Quando potrò lo concederò volentieri.
Andare e tornare due volte al giorno dalla piazza Carlo Felice all'ospedale era per me fatica grande, e la sera mi sentiva stanca, pure per mio figlio avrei fatto ogni fatica.
Dopo una ventina di giorni Raffaele fu in istato di essere trasportato. Presi una portantina coverta di un drappo verde, lo feci collocare giacente in essa, sollevare da quattro facchini, e via. Era il mese di luglio, ed io che lo seguiva a piedi mi sentiva arsa dal sole, e ad ogni passo mi pareva cadere. Pure si giunse a casa, lo feci adagiare in un letto pulito, mi sedei vicino a lui, ed egli per poco si addormentò.

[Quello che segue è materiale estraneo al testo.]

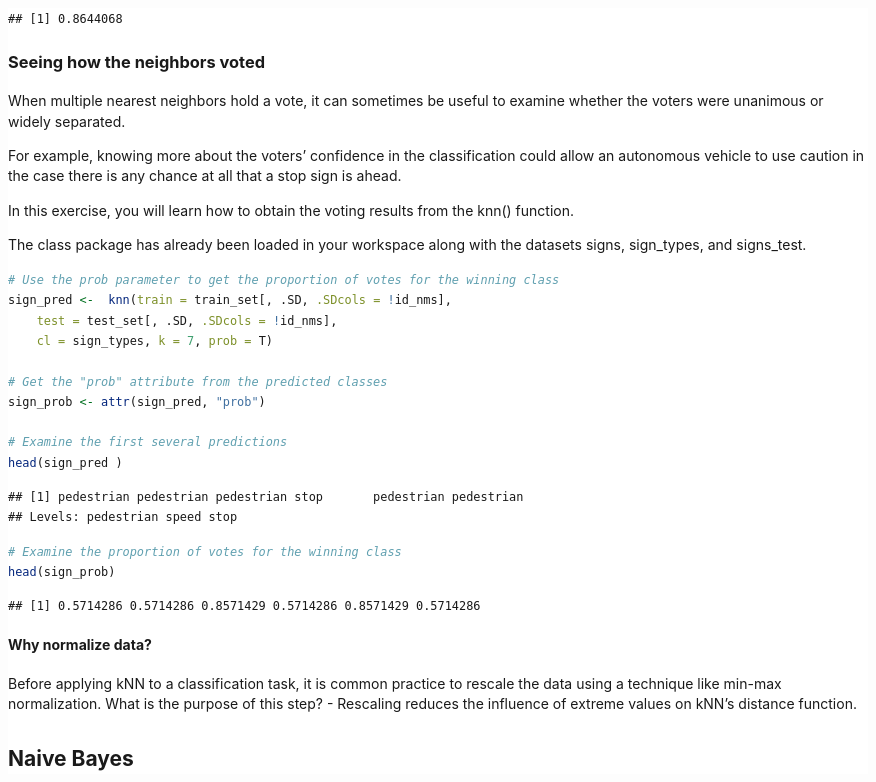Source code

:     ## [1] 0.8644068

### Seeing how the neighbors voted

When multiple nearest neighbors hold a vote, it can sometimes be useful
to examine whether the voters were unanimous or widely separated.

For example, knowing more about the voters’ confidence in the
classification could allow an autonomous vehicle to use caution in the
case there is any chance at all that a stop sign is ahead.

In this exercise, you will learn how to obtain the voting results from
the knn() function.

The class package has already been loaded in your workspace along with
the datasets signs, sign_types, and signs_test.

``` r
# Use the prob parameter to get the proportion of votes for the winning class
sign_pred <-  knn(train = train_set[, .SD, .SDcols = !id_nms],
    test = test_set[, .SD, .SDcols = !id_nms],
    cl = sign_types, k = 7, prob = T)

# Get the "prob" attribute from the predicted classes
sign_prob <- attr(sign_pred, "prob")

# Examine the first several predictions
head(sign_pred )
```

    ## [1] pedestrian pedestrian pedestrian stop       pedestrian pedestrian
    ## Levels: pedestrian speed stop

``` r
# Examine the proportion of votes for the winning class
head(sign_prob)
```

    ## [1] 0.5714286 0.5714286 0.8571429 0.5714286 0.8571429 0.5714286

#### Why normalize data?

Before applying kNN to a classification task, it is common practice to
rescale the data using a technique like min-max normalization. What is
the purpose of this step? - Rescaling reduces the influence of extreme
values on kNN’s distance function.

## Naive Bayes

Non medici, non medicine, ma il fiato mio, e gli occhi miei lo ristoravano a poco a poco. Ebbi ancora un fiasco di buon vino da uno dei cappuccini che lo aveva assistito, glielo pagai ed egli di più mi diede alcune figurine. Ma la casa dove stavamo era cattiva: la lasciammo per un'altra più pulita ed ariosa all'Acqua Verde; e c'era un terrazza su la quale Raffaele era portato sopra una seggiola in certe ore del giorno, e lì si rianimava all'aria aperta. Veniva spesso il generale Mengaldo, e una volta venne con lui anche il conte Mamiani a vedermi: ci venivano il Boldoni e il Carbonelli tutti due affettuosissimi.
Un giorno il generale mi disse: "Vengono i soldati di Crimea, e si festeggia il loro ritorno: giacché vi trovate in Genova bisogna vedere questa festa". Andai con lui, e non so dire quanto fui commossa a vedere quel soldati, a udire quella gente che gridava "viva Italia e viva l'esercito," a vedere sventolare le bandiere tricolori.